Enfin, la voix de Tamra se fait entendre à travers le bois. Elle parle si bas, si doucement, que je ne la remarque pas tout de suite.

– C’est pas ta faute, Jacinda. Ne culpabilise pas. Bien sûr que tu leur faisais confiance.

Je redresse brusquement la tête et je regarde la porte avec des yeux ronds.

Tamra est au courant ? Ça la touche ?

Je suppose que je ne devrais pas m’étonner. C’est ma sœur. Aussi différentes qu’on soit, je n’ai jamais eu le sentiment qu’elle me détestait ou m’en voulait de m’intégrer dans le clan alors qu’elle n’y parvenait pas. Au fond, elle ne m’en a jamais voulu pour Cassian. Ne m’a jamais reproché de l’avoir conquis sans même essayer.

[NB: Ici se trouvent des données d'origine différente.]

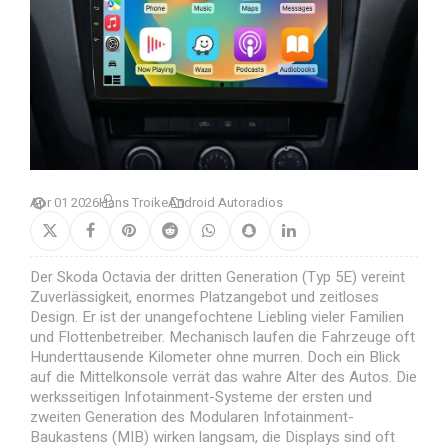
Apr 01 2026
Hans Troike
Android Autoradios
Der Skoda Octavia der dritten Generation (Typ 5E) vereint
Zuverlässigkeit, enormes Platzangebot und zeitloses
Design. Er ist der unangefochtene Liebling vieler Familien
und Flottenbetreiber. Mechanisch laufen die Fahrzeuge oft
Hunderttausende Kilometer ohne murren. Doch ein Blick
auf die Mittelkonsole verrät das wahre Alter des Autos. Die
werksseitigen Infotainment-Systeme der ersten und
zweiten Generation des Modularen Infotainment-
Baukastens (MIB) wirken langsam, die Displays sind oft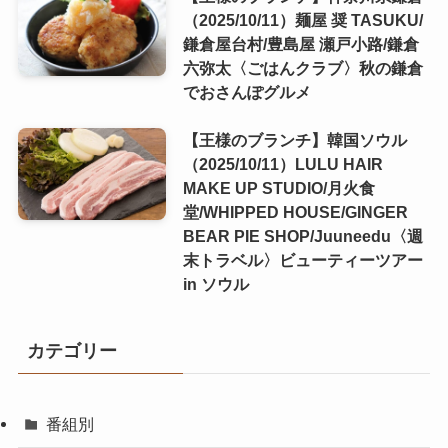
（2025/10/11）麺屋 奨 TASUKU/
鎌倉屋台村/豊島屋 瀬戸小路/鎌倉
六弥太〈ごはんクラブ〉秋の鎌倉
でおさんぽグルメ
【王様のブランチ】韓国ソウル
（2025/10/11）LULU HAIR
MAKE UP STUDIO/月火食
堂/WHIPPED HOUSE/GINGER
BEAR PIE SHOP/Juuneedu〈週
末トラベル〉ビューティーツアー
in ソウル
カテゴリー
番組別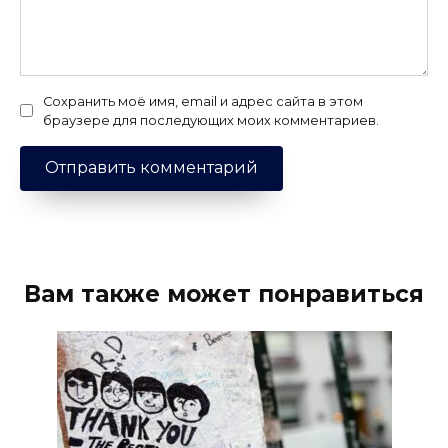
Сохранить моё имя, email и адрес сайта в этом
браузере для последующих моих комментариев.
Вам также может понравиться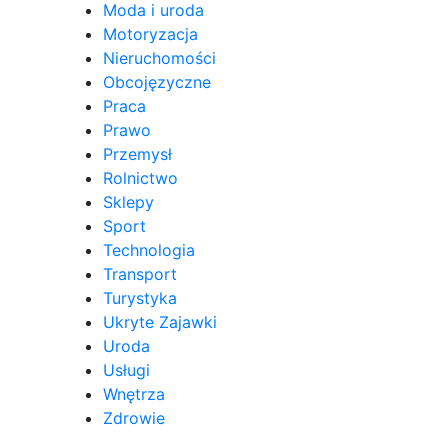
Moda i uroda
Motoryzacja
Nieruchomości
Obcojęzyczne
Praca
Prawo
Przemysł
Rolnictwo
Sklepy
Sport
Technologia
Transport
Turystyka
Ukryte Zajawki
Uroda
Usługi
Wnętrza
Zdrowie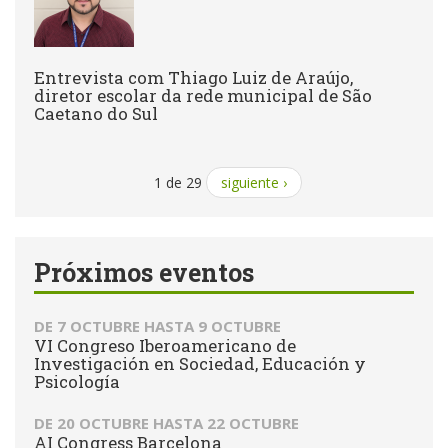
Entrevista com Thiago Luiz de Araújo,
diretor escolar da rede municipal de São
Caetano do Sul
1 de 29
siguiente ›
Próximos eventos
DE
7 OCTUBRE
HASTA
9 OCTUBRE
VI Congreso Iberoamericano de
Investigación en Sociedad, Educación y
Psicología
DE
20 OCTUBRE
HASTA
22 OCTUBRE
AI Congress Barcelona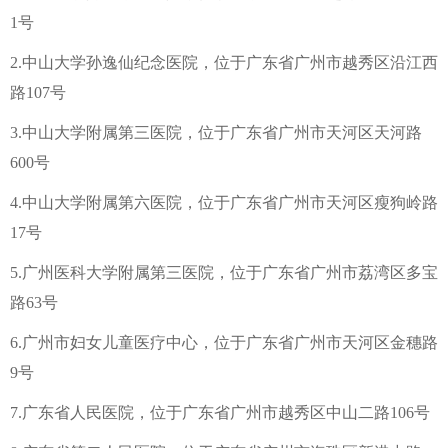
1号
2.中山大学孙逸仙纪念医院，位于广东省广州市越秀区沿江西
路107号
3.中山大学附属第三医院，位于广东省广州市天河区天河路
600号
4.中山大学附属第六医院，位于广东省广州市天河区瘦狗岭路
17号
5.广州医科大学附属第三医院，位于广东省广州市荔湾区多宝
路63号
6.广州市妇女儿童医疗中心，位于广东省广州市天河区金穗路
9号
7.广东省人民医院，位于广东省广州市越秀区中山二路106号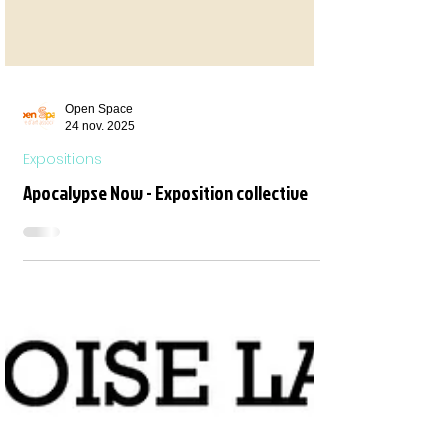
Open Space
24 nov. 2025
Expositions
Apocalypse Now - Exposition collective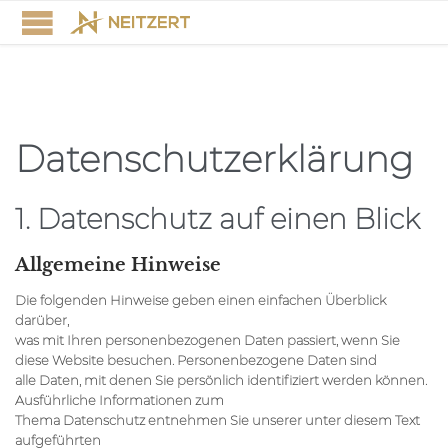
Datenschutz­erklärung
1. Datenschutz auf einen Blick
Allgemeine Hinweise
Die folgenden Hinweise geben einen einfachen Überblick
darüber,
was mit Ihren personenbezogenen Daten passiert, wenn Sie
diese Website besuchen. Personenbezogene Daten sind
alle Daten, mit denen Sie persönlich identifiziert werden können.
Ausführliche Informationen zum
Thema Datenschutz entnehmen Sie unserer unter diesem Text
aufgeführten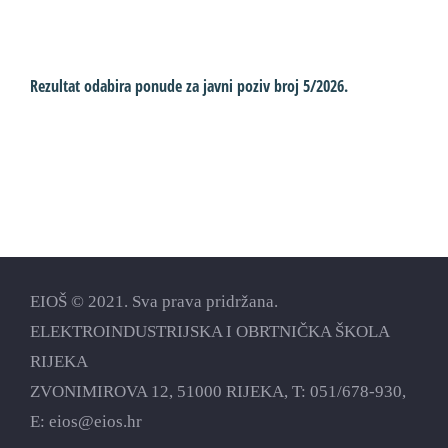
Rezultat odabira ponude za javni poziv broj 5/2026.
P
EIOŠ © 2021. Sva prava pridržana.
ELEKTROINDUSTRIJSKA I OBRTNIČKA ŠKOLA
RIJEKA
ZVONIMIROVA 12, 51000 RIJEKA, T:
051/678-930
,
E:
eios@eios.hr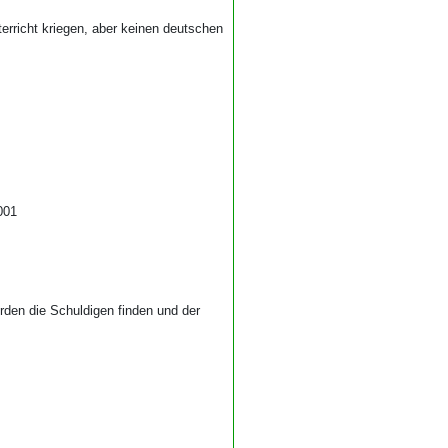
erricht kriegen, aber keinen deutschen
001
rden die Schuldigen finden und der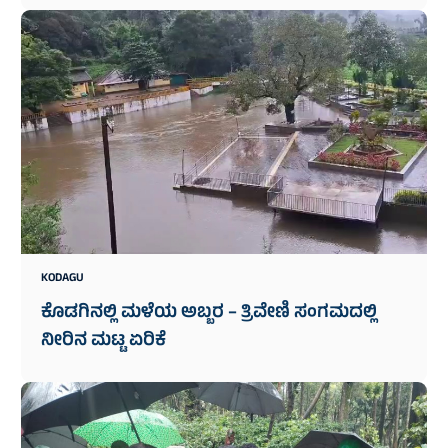
KODAGU
ಕೊಡಗಿನಲ್ಲಿ ಮಳೆಯ ಅಬ್ಬರ – ತ್ರಿವೇಣಿ ಸಂಗಮದಲ್ಲಿ
ನೀರಿನ ಮಟ್ಟ ಏರಿಕೆ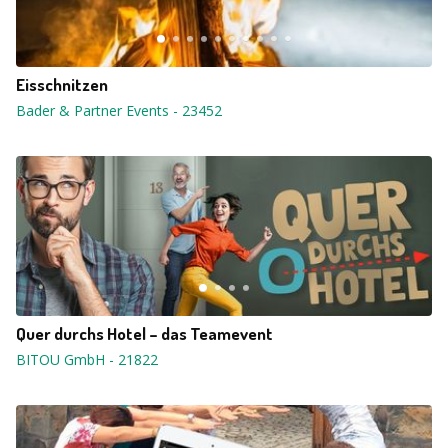
Eisschnitzen
Bader & Partner Events
-
23452
Quer durchs Hotel – das Teamevent
BITOU GmbH
-
21822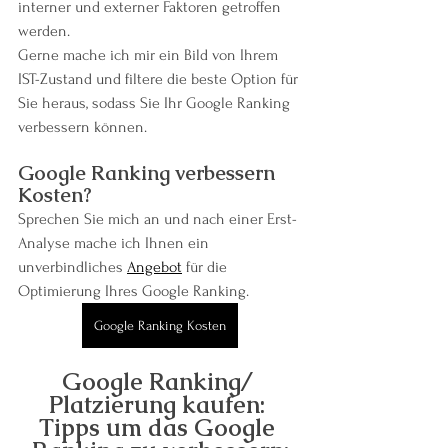
interner und externer Faktoren getroffen 
werden.
Gerne mache ich mir ein Bild von Ihrem 
IST-Zustand und filtere die beste Option für 
Sie heraus, sodass Sie Ihr Google Ranking 
verbessern können.
Google Ranking verbessern 
Kosten?
Sprechen Sie mich an und nach einer Erst-
Analyse mache ich Ihnen ein 
unverbindliches 
Angebot
 für die 
Optimierung Ihres Google Ranking.
Google Ranking Kosten
Google Ranking/ 
Platzierung kaufen: 
Tipps um das Google 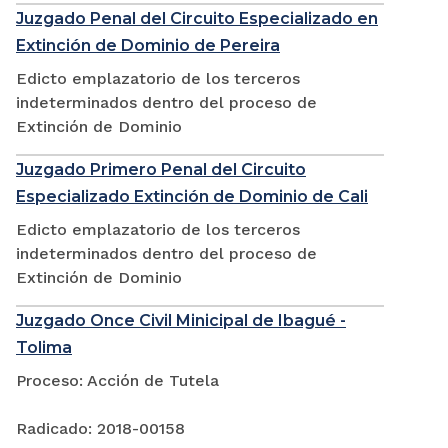
Juzgado Penal del Circuito Especializado en
Extinción de Dominio de Pereira
Edicto emplazatorio de los terceros
indeterminados dentro del proceso de
Extinción de Dominio
Juzgado Primero Penal del Circuito
Especializado Extinción de Dominio de Cali
Edicto emplazatorio de los terceros
indeterminados dentro del proceso de
Extinción de Dominio
Juzgado Once Civil Minicipal de Ibagué -
Tolima
Proceso: Acción de Tutela
Radicado: 2018-00158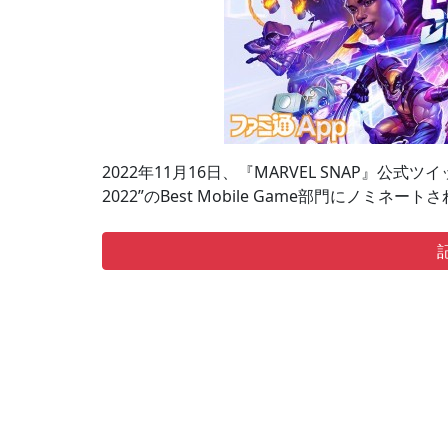
2022年11月16日、『MARVEL SNAP』公式ツ
2022”のBest Mobile Game部門にノミネ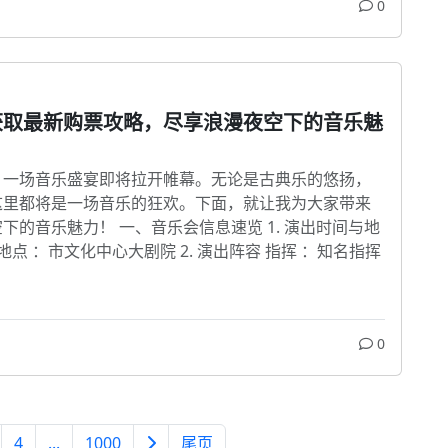
0
获取最新购票攻略，尽享浪漫夜空下的音乐魅
，一场音乐盛宴即将拉开帷幕。无论是古典乐的悠扬，
这里都将是一场音乐的狂欢。下面，就让我为大家带来
的音乐魅力！ 一、音乐会信息速览 1. 演出时间与地
地点 ：市文化中心大剧院 2. 演出阵容 指挥 ：知名指挥
0
4
...
1000
尾页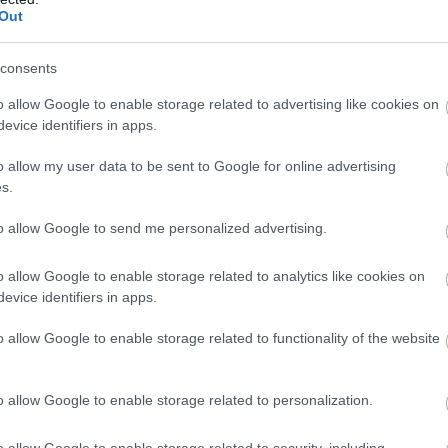
Az áprilisi parlamenti választások alapjaiban
Out
rázták meg a leköszönő kormánypárt
sziklaszilárdnak hitt belső szerkezetét, ezt a
consents
pártlistás mandátumok körüli rendkívüli
bejelentések sorozata is igazolja. Orbán
o allow Google to enable storage related to advertising like cookies on
Viktor, Semjén Zsolt és több meghatározó
evice identifiers in apps.
politikus már bejelentette, hogy nem
o allow my user data to be sent to Google for online advertising
kívánnak beülni az új Országgyűlésbe, a
s.
meghirdetett fiatalítás ellenére viszont a
Fidelitas elnökére, Mohácsy Istvánra sem
to allow Google to send me personalized advertising.
tartanak igényt. Hétfő délelőtt tizenegy
órakor kezdődött a sorsdöntő frakcióülés,
o allow Google to enable storage related to analytics like cookies on
ahol az ellenzéki szerepbe kényszerült
evice identifiers in apps.
Fidesz véglegesítette a parlamenti
o allow Google to enable storage related to functionality of the website
o allow Google to enable storage related to personalization.
,
,
,
,
,
,
,
elő
képviselőcsoport
lista
Orbán Viktor
parlament
pöcs jános
politikus
o allow Google to enable storage related to security, including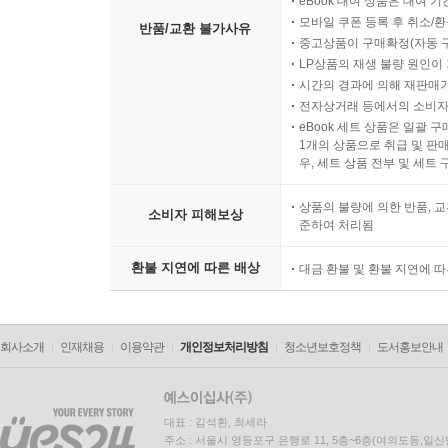
eBook 대여 상품은 대여 기
모바일 쿠폰 등록 후 취소/환
반품/교환 불가사유
중고상품이 구매확정(자동 
LP상품의 재생 불량 원인이 기
시간의 경과에 의해 재판매가
전자상거래 등에서의 소비자
eBook 세트 상품은 일괄 
1개의 상품으로 취급 및 판매
우, 세트 상품 전부 및 세트
상품의 불량에 의한 반품, 교
소비자 피해보상
준하여 처리됨
환불 지연에 따른 배상
대금 환불 및 환불 지연에 
회사소개
인재채용
이용약관
개인정보처리방침
청소년보호정책
도서홍보안내
대표 : 김석환, 최세라
주소 : 서울시 영등포구 은행로 11, 5층~6층(여의도동,일신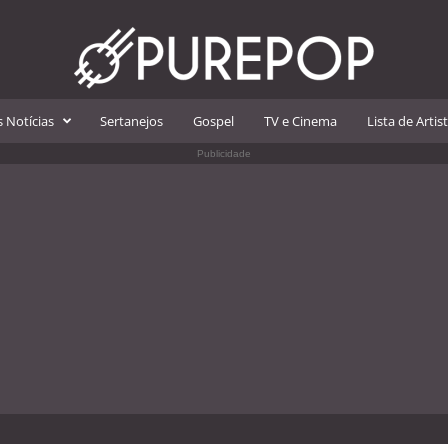
 Notícias
Sertanejos
Gospel
TV e Cinema
Lista de Artis
Publicidade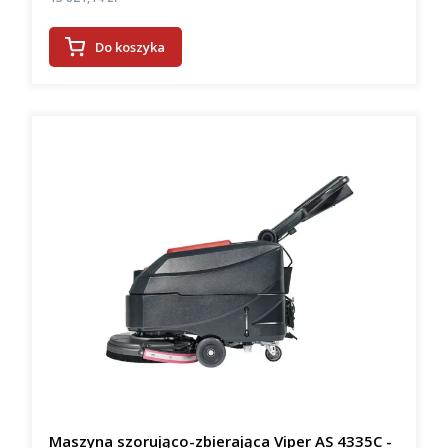
Do koszyka
Maszyna szorująco-zbierająca Viper AS 4335C -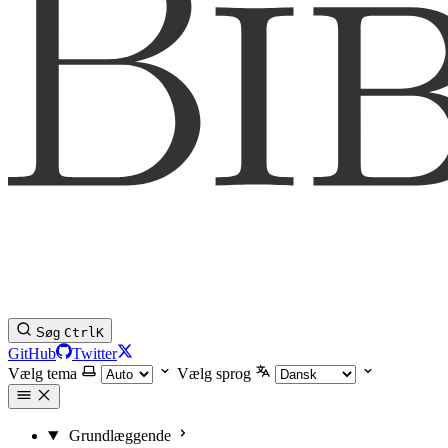
Søg
Ctrl
K
GitHub
Twitter
Vælg tema
Vælg sprog
Grundlæggende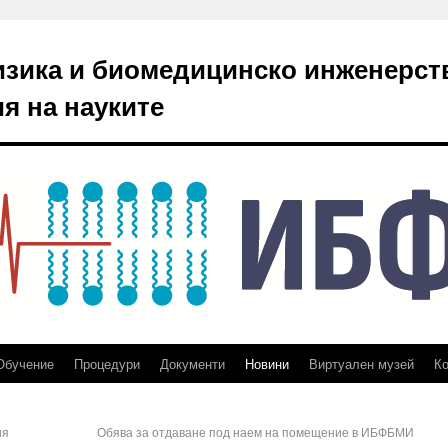
изика и биомедицинско инженерст
я на науките
Обучение
Процедури
Документи
Новини
Виртуален музей
Ко
ия
Обява за отдаване под наем на помещение в ИБФБМИ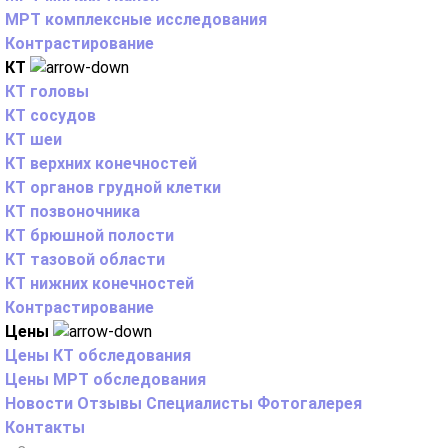
МРТ комплексные исследования
Контрастирование
КТ
КТ головы
КТ сосудов
КТ шеи
КТ верхних конечностей
КТ органов грудной клетки
КТ позвоночника
КТ брюшной полости
КТ тазовой области
КТ нижних конечностей
Контрастирование
Цены
Цены КТ обследования
Цены МРТ обследования
Новости
Отзывы
Специалисты
Фотогалерея
Контакты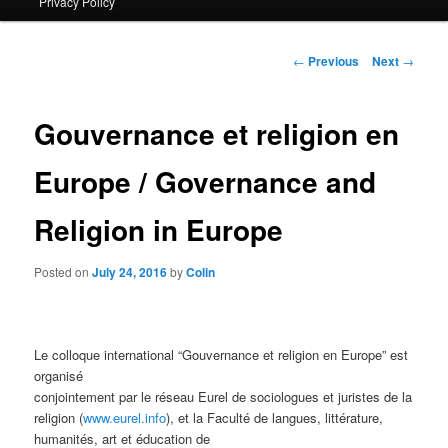
Privacy Policy
primary
content
Post
←
Previous
Next
→
navigation
Gouvernance et religion en
Europe / Governance and
Religion in Europe
Posted on
July 24, 2016
by
Colin
Le colloque international “Gouvernance et religion en Europe” est
organisé
conjointement par le réseau Eurel de sociologues et juristes de la
religion (
www.eurel.info
), et la Faculté de langues, littérature,
humanités, art et éducation de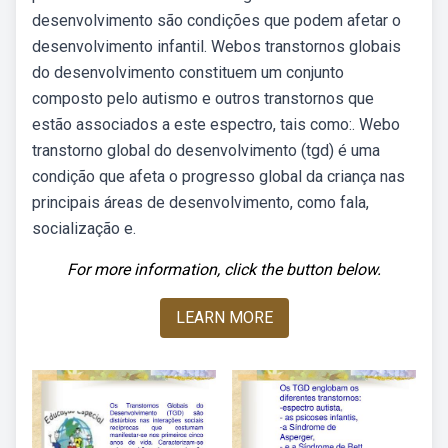
desenvolvimento são condições que podem afetar o
desenvolvimento infantil. Webos transtornos globais
do desenvolvimento constituem um conjunto
composto pelo autismo e outros transtornos que
estão associados a este espectro, tais como:. Webo
transtorno global do desenvolvimento (tgd) é uma
condição que afeta o progresso global da criança nas
principais áreas de desenvolvimento, como fala,
socialização e.
For more information, click the button below.
LEARN MORE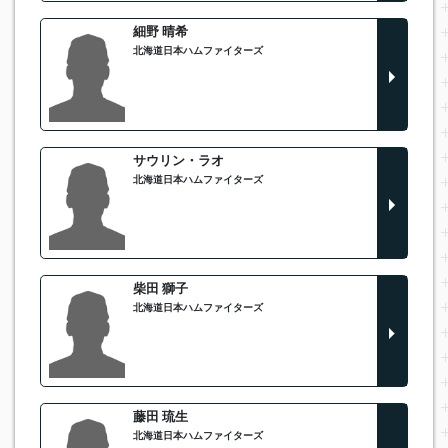
細野 晴希
北海道日本ハムファイターズ
サウリン・ラオ
北海道日本ハムファイターズ
柴田 獅子
北海道日本ハムファイターズ
藤田 琉生
北海道日本ハムファイターズ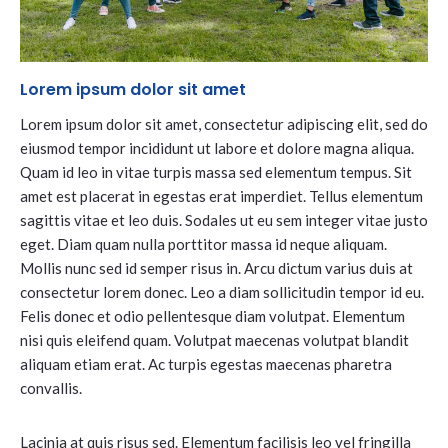
Lorem ipsum dolor sit amet
Lorem ipsum dolor sit amet, consectetur adipiscing elit, sed do
eiusmod tempor incididunt ut labore et dolore magna aliqua.
Quam id leo in vitae turpis massa sed elementum tempus. Sit
amet est placerat in egestas erat imperdiet. Tellus elementum
sagittis vitae et leo duis. Sodales ut eu sem integer vitae justo
eget. Diam quam nulla porttitor massa id neque aliquam.
Mollis nunc sed id semper risus in. Arcu dictum varius duis at
consectetur lorem donec. Leo a diam sollicitudin tempor id eu.
Felis donec et odio pellentesque diam volutpat. Elementum
nisi quis eleifend quam. Volutpat maecenas volutpat blandit
aliquam etiam erat. Ac turpis egestas maecenas pharetra
convallis.
Lacinia at quis risus sed. Elementum facilisis leo vel fringilla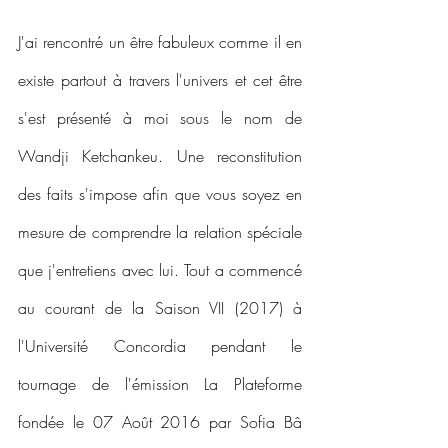
J'ai rencontré un être fabuleux comme il en 
existe partout à travers l'univers et cet être 
s'est présenté à moi sous le nom de 
Wandji Ketchankeu. Une reconstitution 
des faits s'impose afin que vous soyez en 
mesure de comprendre la relation spéciale 
que j'entretiens avec lui. Tout a commencé 
au courant de la Saison VII (2017) à 
l'Université Concordia pendant le 
tournage de l'émission La Plateforme 
fondée le 07 Août 2016 par Sofia Bâ 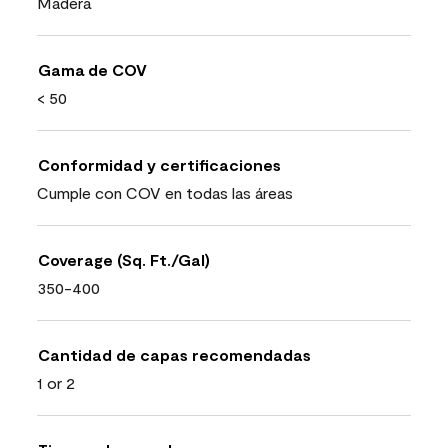
Madera
Gama de COV
< 50
Conformidad y certificaciones
Cumple con COV en todas las áreas
Coverage (Sq. Ft./Gal)
350-400
Cantidad de capas recomendadas
1 or 2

Mais si je fiche tout en l’air ici, à Chaparral, là, elle m’en voudra.

Comme si elle lisait dans mes pensées, elle continue :

– C’était pas bien, la façon dont ils te traitaient… comme une sorte de monument pour le clan. Pas comme une personne réelle, comme quelqu’un qu’ils respectaient ou qui comptait pour eux. Ils avaient tort. Cassian avait tort.

Elle soupire, et je me demande comment elle sait que c’est ça que j’ai besoin d’entendre de sa bouche en cet instant précis.

– Je voulais juste que tu le saches.

Silence.

– Je t’adore, Jacinda.

« Je sais », suis-je tentée de dire.

L’ombre de ses pieds sous la porte disparaît. Je me mords la lèvre jusqu’à ce que le goût métallique du sang se répande sur mes dents. Lentement, je me lève et je sors de la salle de bains.